Marilyn McConnell said that the nature of the neighborhood is that it is not a 21st-century community, but rather it is an opportunity to get away from noise and congestion.

  1. Kelly said that it is confusing that the original application is for 8 events per year, which is the whole summer. M. Taylor-Varney said the testimony tonight amended the application to 4 events. M. Taylor-Varney asked D. Morrissette if they were actively soliciting wedding events.  D. Morrissette said that they did not solicit weddings, but as in the case of the proposed July wedding, people sought him out.
  2. Morrissette said that over his four years of operation, he had lengthened the average duration of stay, which gives him an opportunity to educate residents regarding road safety.
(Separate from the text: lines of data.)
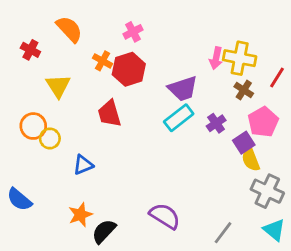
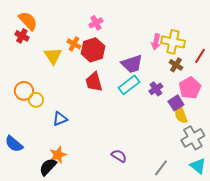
orange semicircle: (69, 29) -> (28, 21), moved
yellow triangle: (58, 86) -> (53, 56), moved
red trapezoid: (109, 114) -> (94, 82), moved
gray cross: (267, 191) -> (193, 138), turned 35
purple semicircle: (165, 216) -> (119, 156), size x0.7
black semicircle: (104, 231) -> (48, 167), moved

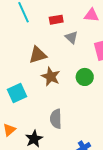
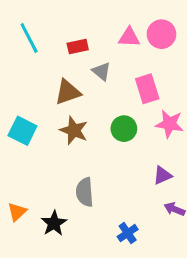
brown triangle: (38, 55) -> (68, 92), moved
cyan square: (17, 93) -> (22, 131), moved, turned -36

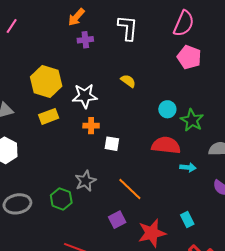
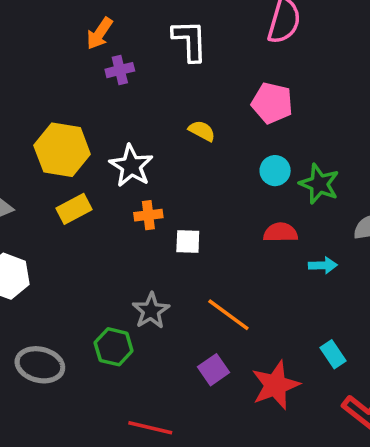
pink pentagon: (189, 57) -> (272, 103), moved
white star: (85, 96) -> (131, 166), turned -30
red semicircle: (166, 145) -> (281, 232), size x0.7
gray ellipse: (17, 204) -> (40, 365), turned 32

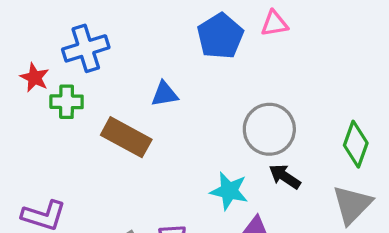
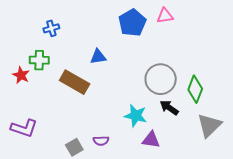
blue cross: (86, 48) -> (51, 28), size x0.6
red star: (35, 78) -> (21, 75), moved
green diamond: (356, 144) -> (195, 89), moved

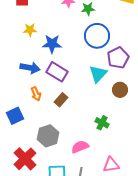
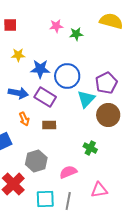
blue circle: (97, 36) -> (67, 76), moved
brown circle: (120, 90) -> (108, 115), size x1.5
brown rectangle: (61, 100) -> (49, 125), turned 48

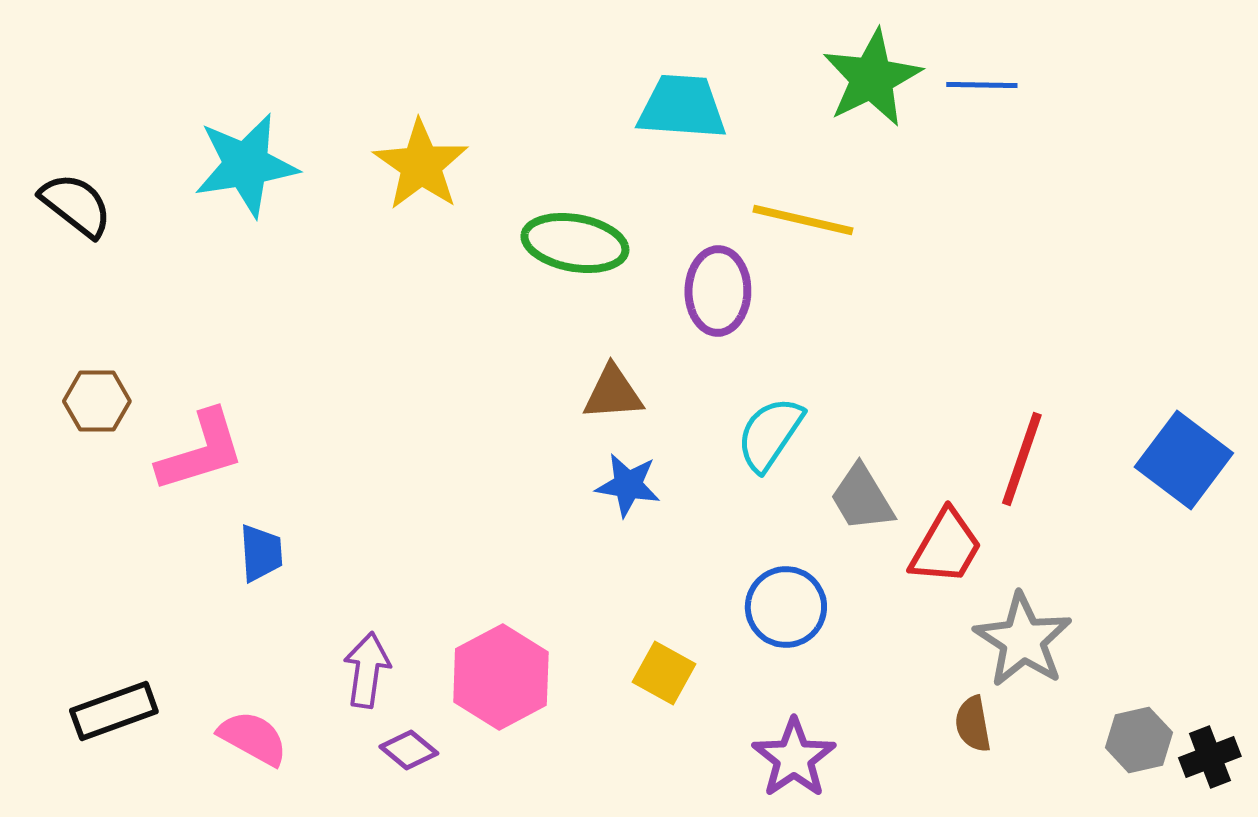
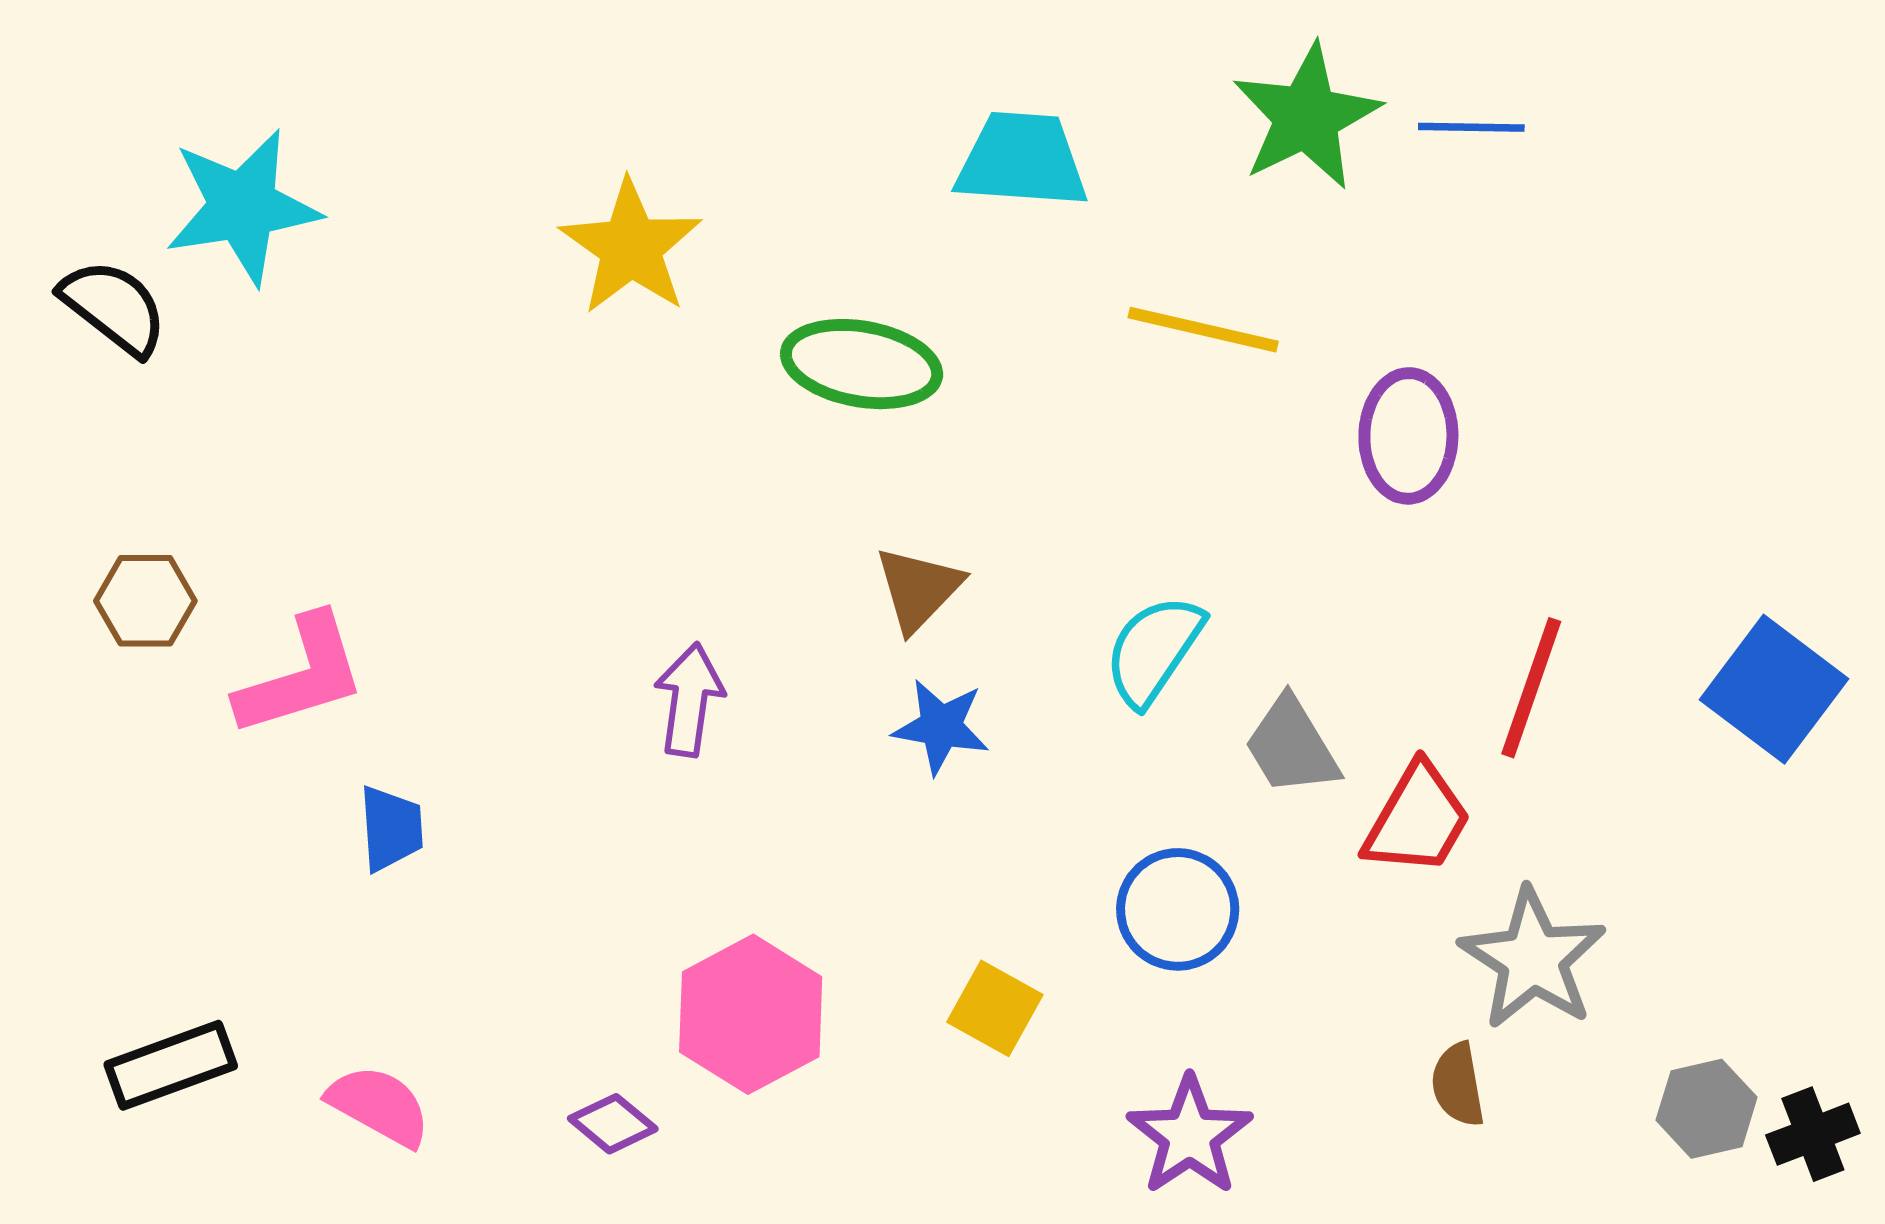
cyan star: (246, 165) -> (243, 207), moved
purple ellipse: (718, 291) -> (1408, 436), moved
brown triangle: (613, 393) -> (918, 589), turned -42
purple arrow: (367, 670) -> (689, 700), moved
He said he felt that the road is under-posted – there were only two speed limit signs, both on the way in. He pointed out that there were three houses built, and several sold, which also contributed to traffic on the road.
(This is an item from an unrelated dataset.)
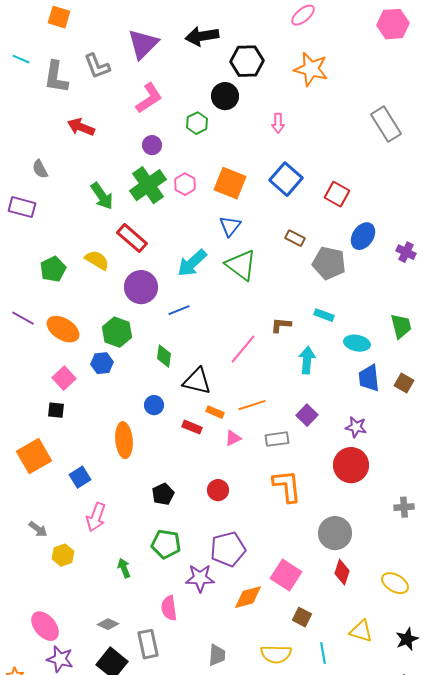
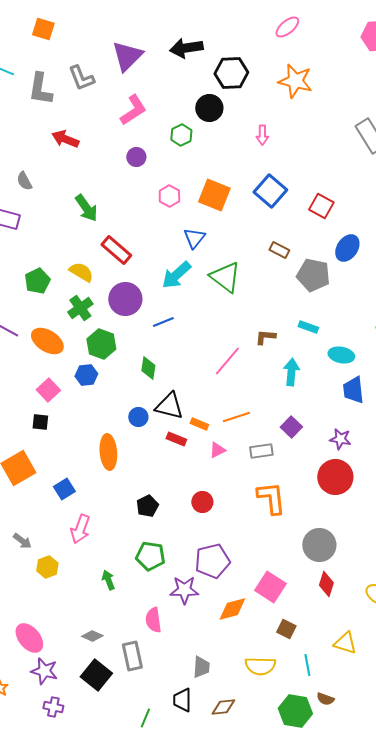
green cross: (148, 185) -> (80, 308), moved, size x0.7
blue triangle: (230, 226) -> (194, 238), moved
black triangle: (197, 381) -> (169, 406), moved

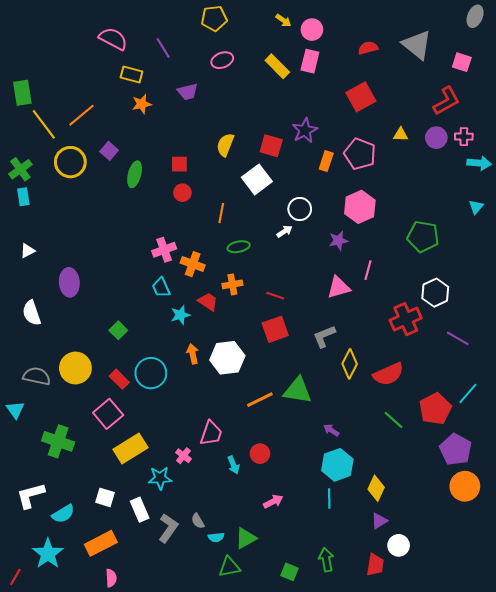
Hearing no further questions or testimony, the Board agreed to conduct a site visit on Saturday, 3/13 at 11:00 a.m.  G. Hunt said that he was unavailable in the morning but would with the permission of the Board visit the site late that day.  The Board and applicant were agreeable.

  1. Hayward moved to schedule a site visit on Saturday, 3/13 at 11:00 a.m. D. Patterson seconded the motion, which passed by acclamation. T. Maxham said that the public is invited.  M. Taylor-Varney said that no testimony would be taken during the site visit.
  2. Patterson moved to recess the hearing to April 14th at 6:00 p.m. G. Hunt seconded the motion, which passed by acclamation.

 

 

Old Business               None

Review of Minutes 

  1. Kilcoyne moved to approve the minutes of February 24th. D. Patterson seconded the motion, which passed by acclamation.

Administrator’s Report

Future meetings:

  • March 24th. Conditional use / site plan review for a food truck at the Green Frog, and a combined 3-lot subdivision with a PUD at Keeler Bay Campground & Marina.
  • April 14th. Bayview Crossing hearing for final site plan review; continuation of hearing for conditional use / site plan review for The Anchorage.
  • April 28th. Conditional use / site plan review for food truck at Goulet Farm; conditional use / site plan review for a food truck on Ferry Road for Victoria’s café.
  • Zlotoff conditional use/site plan review for the Car Museum (first floor of the Zlotoff Tool Museum barn) date TBD.

Motion to Adjourn

  1. Hunt moved to adjourn to deliberative session. The motion was seconded by W. Rowe and passed by acclamation. The meeting was adjourned to deliberative session at 8:29 p.m.

Respectfully submitted,

 

James G. Brightwell

Clerk for S. Hero Development Review Board

 

Signed: ____________________________________________ Date: __________________

                        For the Development Review Board

These minutes are unofficial until approved at the next regularly-scheduled meeting.  All motions were unanimous unless otherwise indicated.